** Excerpted data follows **

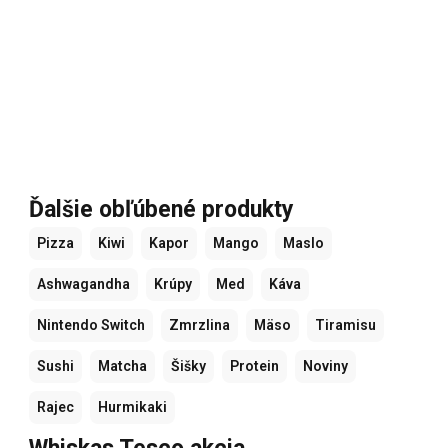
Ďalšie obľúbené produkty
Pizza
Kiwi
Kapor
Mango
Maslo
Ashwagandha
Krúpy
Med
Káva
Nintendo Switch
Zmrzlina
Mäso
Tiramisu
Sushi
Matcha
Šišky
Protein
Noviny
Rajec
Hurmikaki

** End of Excerpted data **
** Excerpted data follows **

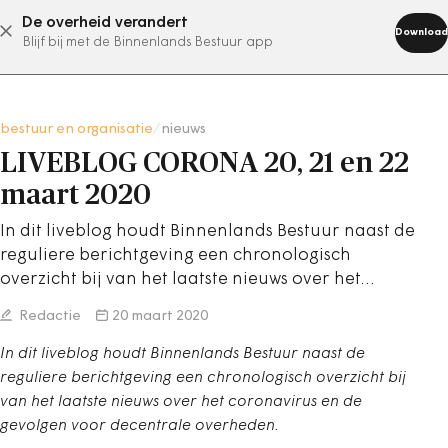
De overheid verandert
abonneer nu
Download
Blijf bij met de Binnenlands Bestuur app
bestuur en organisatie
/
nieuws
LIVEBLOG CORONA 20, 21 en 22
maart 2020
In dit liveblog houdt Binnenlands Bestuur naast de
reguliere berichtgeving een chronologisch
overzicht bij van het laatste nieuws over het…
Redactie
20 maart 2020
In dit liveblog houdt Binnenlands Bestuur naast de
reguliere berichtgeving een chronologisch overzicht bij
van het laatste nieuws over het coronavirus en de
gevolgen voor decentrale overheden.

** End of Excerpted data **

_Task brief:_ Look through the data above and return each line where the string "berichtgeving" occurs.

_Answer box:_
reguliere berichtgeving een chronologisch
reguliere berichtgeving een chronologisch overzicht bij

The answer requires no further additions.